American-bred Thoroughbred racehorse

Vanlandingham (foaled April 28, 1981, in Kentucky) was an American Champion Thoroughbred racehorse.

==Background==
Owned by Arkansas businessman John Ed Anthony, Vanlandingham was bred and raced by the Loblolly Stable. He was conditioned for racing by future U.S. Racing Hall of Fame trainer Shug McGaughey, who told Sports Illustrated in an October 14, 1985, article that the colt suffered from tender feet that stung him.

==Racing career==

===1984: three-year-old season===
Racing at age three, Vanlandingham broke the Oaklawn Park track record in winning the March 1984 Rebel Handicap. Sent to the Kentucky Derby, the colt fractured a pastern in his right foreleg during the race and finished sixteenth. The injury kept him out of racing for the next thirteen months.

===1985: Championship year===
In 1985, Vanlandingham won Grade I races on both dirt and turf. After he won the Suburban Handicap and the Jockey Club Gold Cup, his owner supplemented him for a fee of $360,000 to the November 2 Breeders' Cup Classic.

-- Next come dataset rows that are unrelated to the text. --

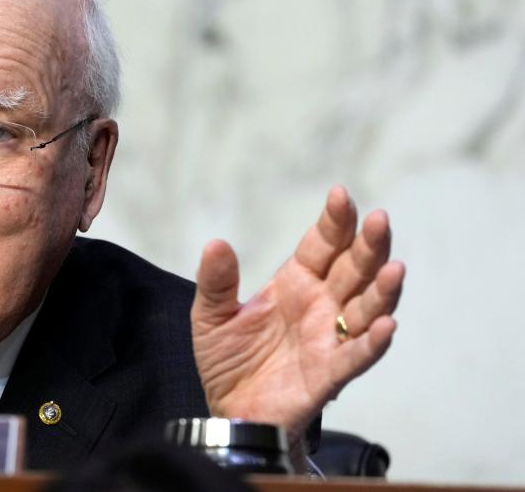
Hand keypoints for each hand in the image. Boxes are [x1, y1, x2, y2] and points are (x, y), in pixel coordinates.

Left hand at [190, 186, 403, 440]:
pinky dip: (372, 343)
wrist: (230, 411)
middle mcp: (321, 305)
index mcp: (295, 283)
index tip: (340, 195)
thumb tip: (216, 243)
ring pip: (366, 308)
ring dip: (382, 290)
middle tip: (379, 219)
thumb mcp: (210, 316)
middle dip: (368, 245)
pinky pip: (356, 356)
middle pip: (353, 269)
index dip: (334, 222)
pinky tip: (386, 326)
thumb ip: (216, 282)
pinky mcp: (330, 374)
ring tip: (394, 268)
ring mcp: (330, 338)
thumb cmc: (228, 360)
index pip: (322, 245)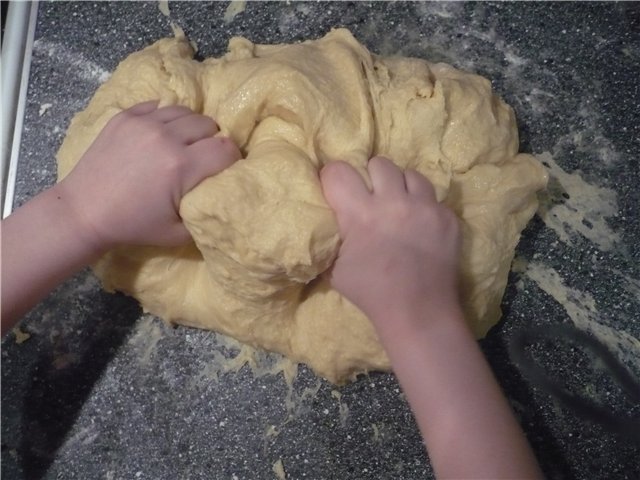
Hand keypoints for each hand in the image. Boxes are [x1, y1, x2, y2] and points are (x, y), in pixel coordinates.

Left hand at [55, 101, 240, 252]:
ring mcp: (143, 123)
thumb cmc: (134, 225)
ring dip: (191, 127)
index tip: (224, 169)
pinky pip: (160, 105)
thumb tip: (227, 198)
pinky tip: (161, 135)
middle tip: (202, 158)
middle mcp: (165, 138)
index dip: (232, 159)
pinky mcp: (125, 116)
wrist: (84, 211)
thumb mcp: (178, 233)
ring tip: (183, 144)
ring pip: (186, 111)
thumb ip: (207, 213)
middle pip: (209, 124)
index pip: (226, 148)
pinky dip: (167, 118)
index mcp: (181, 167)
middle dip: (212, 140)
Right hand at [320, 156, 460, 330]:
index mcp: (361, 214)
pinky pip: (433, 197)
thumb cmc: (371, 292)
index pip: (338, 171)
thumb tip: (326, 218)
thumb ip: (330, 236)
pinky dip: (423, 206)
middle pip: (378, 163)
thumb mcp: (334, 268)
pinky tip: (419, 224)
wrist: (418, 311)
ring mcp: (425, 208)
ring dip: (400, 186)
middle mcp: (394, 203)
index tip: (337, 190)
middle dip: (371, 177)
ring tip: (398, 205)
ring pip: (409, 173)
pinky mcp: (448, 217)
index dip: (333, 178)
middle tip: (371, 197)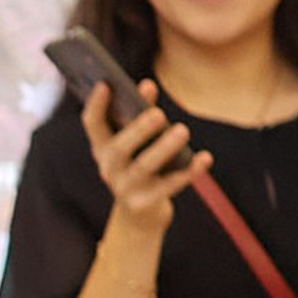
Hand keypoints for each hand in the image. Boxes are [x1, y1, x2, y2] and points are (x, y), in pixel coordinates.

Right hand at [83, 77, 205, 233]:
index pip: (93, 124)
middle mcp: (108, 168)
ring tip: (183, 130)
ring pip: (143, 167)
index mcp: (102, 148)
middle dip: (138, 130)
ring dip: (164, 148)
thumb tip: (147, 85)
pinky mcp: (144, 204)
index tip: (106, 84)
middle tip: (159, 113)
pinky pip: (169, 185)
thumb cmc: (139, 165)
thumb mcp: (136, 142)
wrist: (140, 213)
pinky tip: (205, 158)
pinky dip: (189, 172)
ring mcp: (124, 188)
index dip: (96, 105)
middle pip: (119, 149)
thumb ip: (141, 114)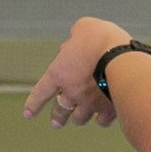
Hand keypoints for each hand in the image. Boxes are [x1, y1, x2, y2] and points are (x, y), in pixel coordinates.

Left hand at [25, 15, 131, 130]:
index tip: (28, 114)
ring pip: (80, 118)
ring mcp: (90, 103)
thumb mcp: (83, 27)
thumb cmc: (101, 39)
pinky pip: (102, 120)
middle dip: (57, 118)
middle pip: (60, 111)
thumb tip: (73, 43)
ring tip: (78, 120)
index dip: (33, 104)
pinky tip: (102, 118)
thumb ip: (75, 37)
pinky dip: (101, 119)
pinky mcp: (108, 109)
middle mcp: (71, 92)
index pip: (41, 93)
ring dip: (78, 118)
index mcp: (59, 73)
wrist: (122, 58)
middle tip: (56, 123)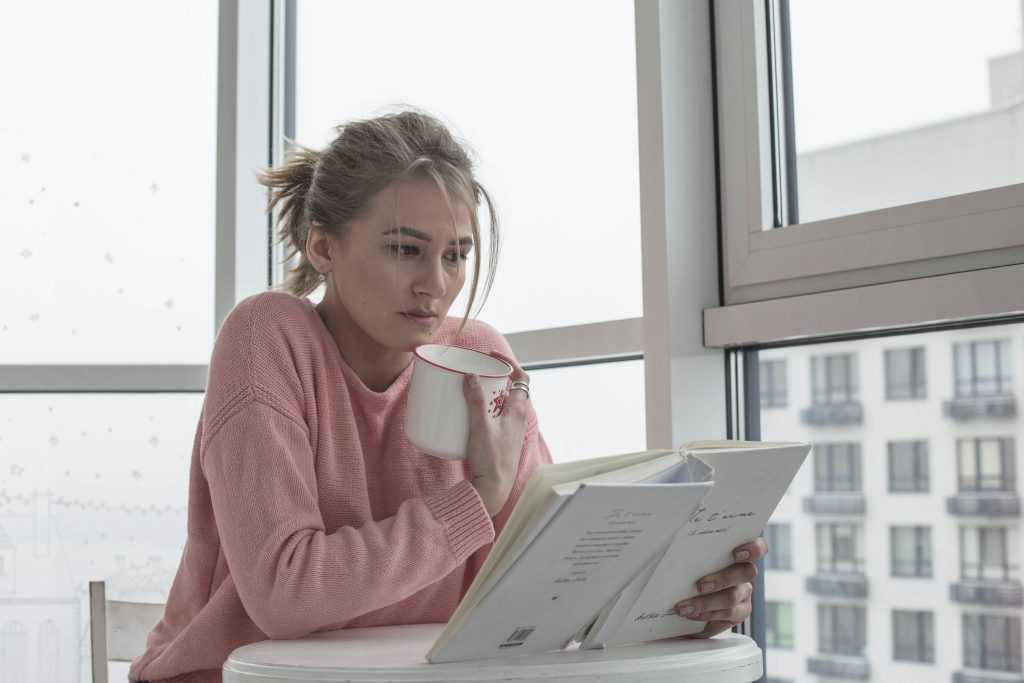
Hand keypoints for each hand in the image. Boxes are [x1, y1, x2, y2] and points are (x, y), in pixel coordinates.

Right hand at [463, 350, 529, 516]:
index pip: (521, 378)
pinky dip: (482, 412)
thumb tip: (471, 376)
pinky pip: (493, 418)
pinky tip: (466, 417)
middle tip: (474, 373)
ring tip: (467, 392)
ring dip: (486, 395)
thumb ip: (475, 401)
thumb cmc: (491, 460)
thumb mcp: (480, 427)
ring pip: (500, 404)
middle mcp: (517, 419)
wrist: (494, 490)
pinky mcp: (500, 441)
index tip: (492, 356)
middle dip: (493, 378)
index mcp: (517, 411)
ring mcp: (509, 430)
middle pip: (509, 389)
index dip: (509, 363)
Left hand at [674, 537, 768, 637]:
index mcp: (737, 553)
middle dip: (722, 579)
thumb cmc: (689, 573)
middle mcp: (744, 572)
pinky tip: (692, 614)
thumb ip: (695, 555)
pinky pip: (728, 613)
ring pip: (732, 596)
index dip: (753, 548)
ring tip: (685, 607)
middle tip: (700, 586)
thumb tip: (677, 551)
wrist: (686, 601)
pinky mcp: (741, 611)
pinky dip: (707, 613)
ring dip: (706, 602)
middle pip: (747, 572)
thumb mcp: (691, 561)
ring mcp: (744, 592)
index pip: (758, 547)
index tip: (736, 553)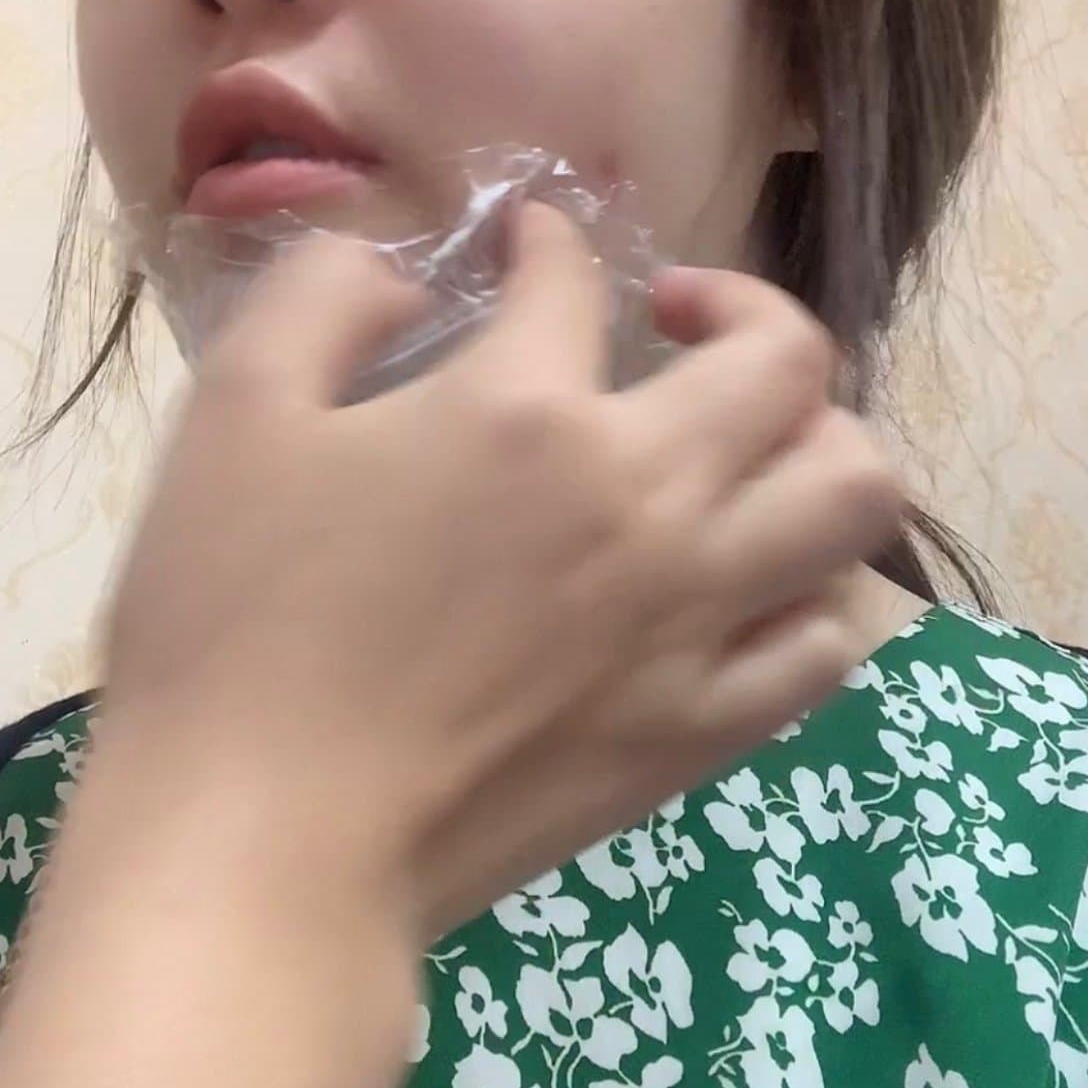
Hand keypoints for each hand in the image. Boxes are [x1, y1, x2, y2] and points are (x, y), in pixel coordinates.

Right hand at [101, 204, 901, 943]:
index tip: (532, 247)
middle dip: (742, 303)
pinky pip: (824, 644)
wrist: (268, 846)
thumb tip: (400, 275)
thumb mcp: (233, 413)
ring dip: (818, 440)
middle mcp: (649, 497)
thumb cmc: (234, 625)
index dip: (551, 241)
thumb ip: (323, 298)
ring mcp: (696, 620)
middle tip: (677, 322)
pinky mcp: (704, 731)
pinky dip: (807, 596)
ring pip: (854, 493)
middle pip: (787, 359)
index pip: (575, 278)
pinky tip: (747, 589)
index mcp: (528, 410)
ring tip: (750, 450)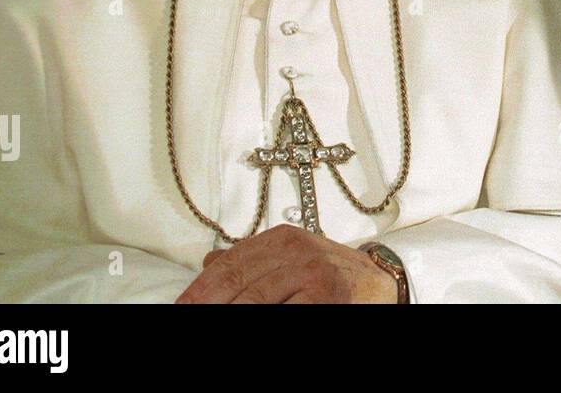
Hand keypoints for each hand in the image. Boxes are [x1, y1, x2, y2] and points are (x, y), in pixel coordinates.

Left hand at [176, 224, 397, 303]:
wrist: (381, 283)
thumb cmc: (332, 276)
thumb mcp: (293, 258)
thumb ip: (254, 260)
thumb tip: (208, 264)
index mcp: (282, 239)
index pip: (228, 265)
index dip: (198, 291)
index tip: (180, 307)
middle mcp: (296, 250)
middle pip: (237, 284)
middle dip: (209, 305)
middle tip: (186, 316)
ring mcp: (312, 272)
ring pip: (256, 301)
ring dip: (231, 313)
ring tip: (209, 321)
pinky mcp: (326, 295)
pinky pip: (286, 311)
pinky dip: (268, 317)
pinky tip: (252, 321)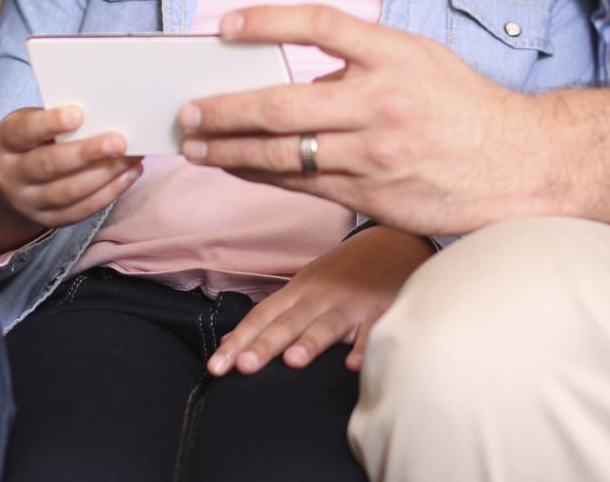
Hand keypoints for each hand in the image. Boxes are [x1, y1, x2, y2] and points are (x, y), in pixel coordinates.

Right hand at [0, 105, 143, 255]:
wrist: (6, 183)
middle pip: (49, 166)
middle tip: (118, 142)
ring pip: (68, 192)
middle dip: (86, 154)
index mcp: (5, 143)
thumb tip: (102, 112)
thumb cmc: (28, 141)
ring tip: (131, 157)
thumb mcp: (28, 123)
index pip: (24, 132)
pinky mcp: (49, 220)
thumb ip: (54, 119)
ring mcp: (29, 203)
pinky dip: (109, 193)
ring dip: (105, 175)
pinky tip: (129, 174)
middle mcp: (11, 176)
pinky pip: (81, 210)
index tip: (78, 114)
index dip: (49, 123)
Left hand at [179, 6, 559, 236]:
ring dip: (229, 150)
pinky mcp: (370, 194)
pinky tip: (237, 169)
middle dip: (224, 109)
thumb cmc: (465, 107)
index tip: (225, 26)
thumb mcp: (419, 59)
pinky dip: (261, 176)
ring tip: (196, 145)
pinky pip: (301, 185)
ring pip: (282, 154)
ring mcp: (373, 153)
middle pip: (281, 103)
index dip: (266, 21)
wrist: (517, 166)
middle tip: (187, 109)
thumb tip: (295, 73)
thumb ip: (361, 60)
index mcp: (393, 54)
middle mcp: (380, 102)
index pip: (318, 25)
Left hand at [208, 226, 434, 375]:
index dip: (239, 341)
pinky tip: (353, 364)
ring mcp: (351, 303)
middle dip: (266, 344)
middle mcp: (320, 296)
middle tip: (244, 366)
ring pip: (327, 324)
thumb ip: (272, 315)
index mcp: (299, 291)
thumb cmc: (343, 272)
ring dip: (310, 341)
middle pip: (289, 321)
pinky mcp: (381, 311)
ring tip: (293, 360)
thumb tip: (231, 341)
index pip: (262, 316)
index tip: (216, 367)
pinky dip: (363, 347)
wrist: (393, 243)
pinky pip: (371, 331)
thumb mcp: (305, 287)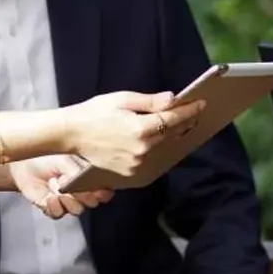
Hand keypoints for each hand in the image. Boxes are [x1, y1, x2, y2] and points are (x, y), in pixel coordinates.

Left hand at [9, 155, 113, 218]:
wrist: (23, 162)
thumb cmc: (47, 155)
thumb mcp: (66, 159)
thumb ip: (78, 171)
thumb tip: (84, 183)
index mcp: (90, 176)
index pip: (105, 189)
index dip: (103, 191)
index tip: (96, 187)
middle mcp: (81, 190)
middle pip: (93, 202)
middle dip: (84, 195)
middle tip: (74, 185)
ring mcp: (68, 200)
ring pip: (78, 209)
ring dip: (69, 200)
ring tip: (58, 188)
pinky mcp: (53, 208)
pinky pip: (59, 213)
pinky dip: (55, 206)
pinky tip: (50, 196)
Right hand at [62, 91, 205, 175]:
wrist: (71, 134)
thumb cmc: (94, 112)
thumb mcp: (122, 99)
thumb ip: (150, 101)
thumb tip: (173, 99)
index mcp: (140, 129)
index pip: (173, 119)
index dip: (189, 111)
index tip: (201, 103)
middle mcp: (141, 150)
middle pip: (171, 135)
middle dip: (183, 122)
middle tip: (195, 112)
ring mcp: (136, 165)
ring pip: (163, 148)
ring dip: (172, 137)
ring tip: (182, 124)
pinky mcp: (130, 174)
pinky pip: (151, 160)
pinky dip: (158, 149)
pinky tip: (162, 139)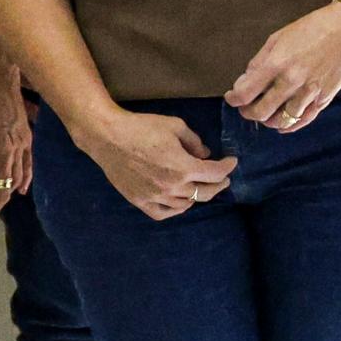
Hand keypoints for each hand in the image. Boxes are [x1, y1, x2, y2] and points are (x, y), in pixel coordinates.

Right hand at [85, 108, 235, 217]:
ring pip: (186, 204)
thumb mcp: (176, 126)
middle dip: (219, 184)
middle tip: (223, 178)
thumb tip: (205, 156)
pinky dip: (177, 209)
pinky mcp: (140, 201)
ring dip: (198, 195)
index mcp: (183, 167)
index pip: (215, 174)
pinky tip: (182, 202)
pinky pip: (164, 214)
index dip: (227, 167)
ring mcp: (155, 197)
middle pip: (205, 192)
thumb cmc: (142, 127)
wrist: (108, 137)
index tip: (232, 161)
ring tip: (201, 186)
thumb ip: (195, 142)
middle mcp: (172, 187)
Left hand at [228, 4, 340, 133]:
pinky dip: (289, 126)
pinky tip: (282, 124)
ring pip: (280, 121)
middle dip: (248, 112)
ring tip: (265, 113)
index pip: (245, 93)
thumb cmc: (311, 29)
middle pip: (260, 112)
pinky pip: (302, 120)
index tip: (232, 97)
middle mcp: (291, 82)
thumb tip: (246, 80)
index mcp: (276, 64)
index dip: (233, 99)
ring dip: (268, 120)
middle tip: (246, 107)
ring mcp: (309, 93)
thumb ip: (260, 61)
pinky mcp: (323, 99)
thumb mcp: (278, 37)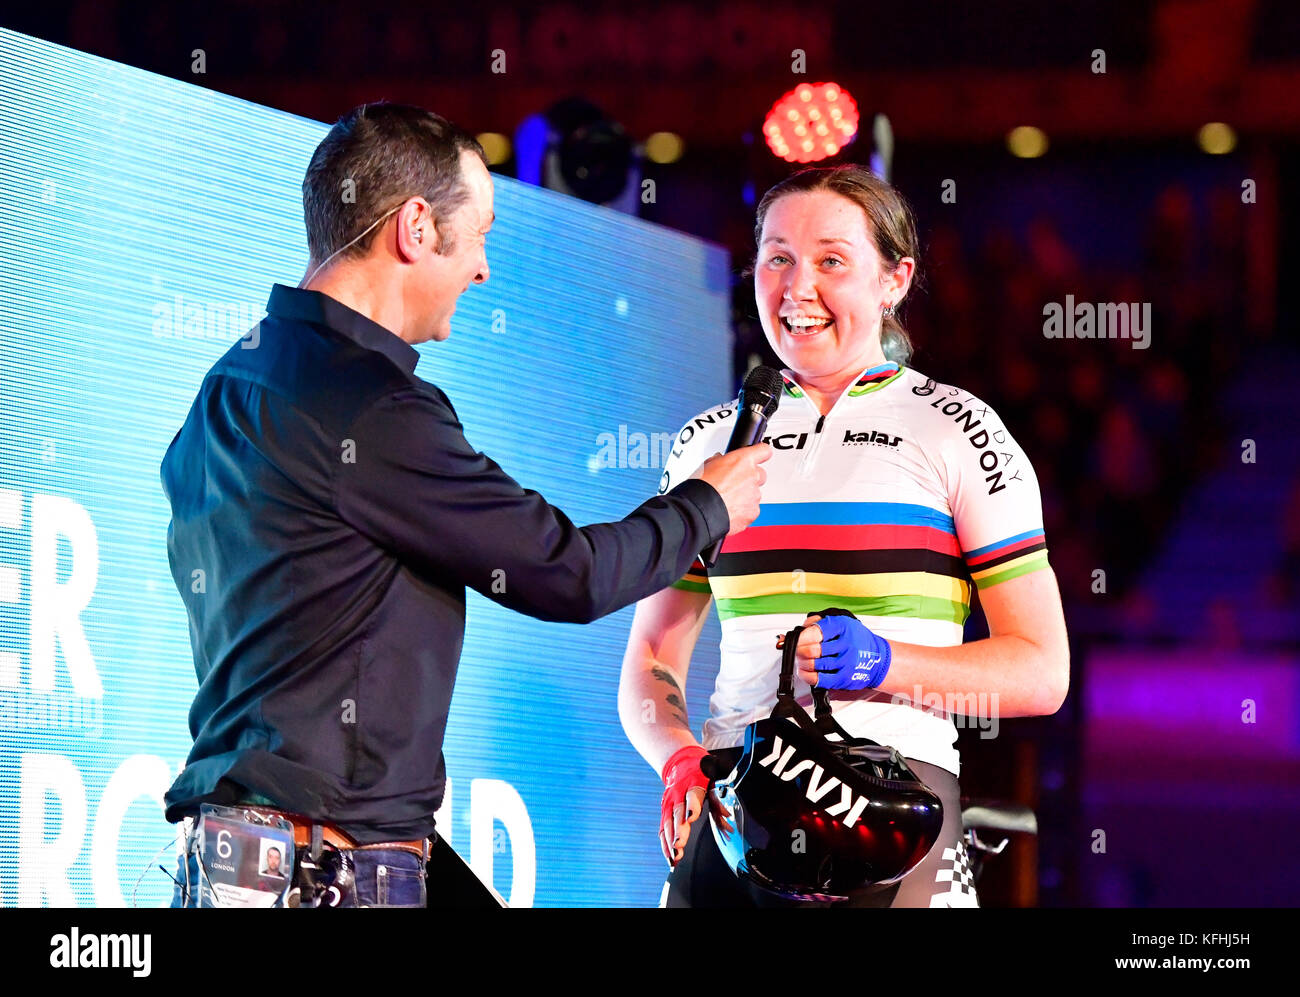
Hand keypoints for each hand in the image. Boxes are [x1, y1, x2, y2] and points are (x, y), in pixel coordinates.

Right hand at [659, 745, 732, 865]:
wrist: (679, 762)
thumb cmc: (699, 773)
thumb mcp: (712, 781)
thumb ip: (718, 801)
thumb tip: (727, 818)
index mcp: (693, 783)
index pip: (692, 795)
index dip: (692, 806)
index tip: (691, 818)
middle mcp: (678, 793)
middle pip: (677, 812)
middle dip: (678, 830)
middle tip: (679, 845)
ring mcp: (669, 802)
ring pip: (667, 822)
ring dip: (670, 840)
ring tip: (674, 856)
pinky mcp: (664, 809)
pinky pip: (662, 827)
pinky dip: (665, 842)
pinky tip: (668, 855)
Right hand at [695, 443, 770, 535]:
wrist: (701, 510)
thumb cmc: (702, 488)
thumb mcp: (707, 465)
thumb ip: (720, 461)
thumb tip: (720, 461)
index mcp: (743, 460)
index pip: (763, 450)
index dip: (760, 454)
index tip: (759, 456)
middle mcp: (752, 476)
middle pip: (761, 474)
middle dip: (750, 478)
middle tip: (735, 484)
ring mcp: (754, 494)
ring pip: (755, 494)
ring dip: (745, 496)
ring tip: (727, 500)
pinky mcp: (753, 511)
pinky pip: (752, 510)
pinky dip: (743, 511)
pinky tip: (730, 510)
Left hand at [777, 611, 891, 689]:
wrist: (878, 658)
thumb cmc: (857, 640)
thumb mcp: (842, 622)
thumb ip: (819, 621)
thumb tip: (800, 629)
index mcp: (842, 626)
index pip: (814, 632)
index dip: (799, 637)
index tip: (793, 640)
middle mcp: (845, 644)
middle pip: (811, 649)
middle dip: (798, 651)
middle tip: (796, 651)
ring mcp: (845, 662)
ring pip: (813, 664)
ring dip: (802, 662)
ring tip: (802, 660)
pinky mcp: (844, 678)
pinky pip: (819, 679)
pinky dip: (807, 675)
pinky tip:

Running at Aqueduct Racetrack that year, Vanlandingham finished seventh in the eight-horse field. Fourteen days later, the horse made his first start on grass at Laurel Park Racecourse and, with jockey Don MacBeth aboard, won the prestigious Washington, D.C. International Stakes over a field of American and international turf stars. Vanlandingham's 1985 performances earned him the Eclipse Award as American Champion Older Male Horse, plus he finished third in the balloting behind Proud Truth and winner Spend A Buck for American Horse of the Year honors.

===1986: five-year-old season===
Returning to racing in 1986 at age five, in his first start of the year Vanlandingham equaled the Gulfstream Park track record while winning the Canadian Turf Handicap. After finishing off the board in the March 2 Santa Anita Handicap, he sustained a career-ending injury to his left front pastern while competing in the April 6 Razorback Handicap at Oaklawn Park.

==Stud record==
Retired to stud duty, Vanlandingham met with modest success as the sire of 151 winners of 508 races. After standing in the United States, he was sent to Saudi Arabia in 1996.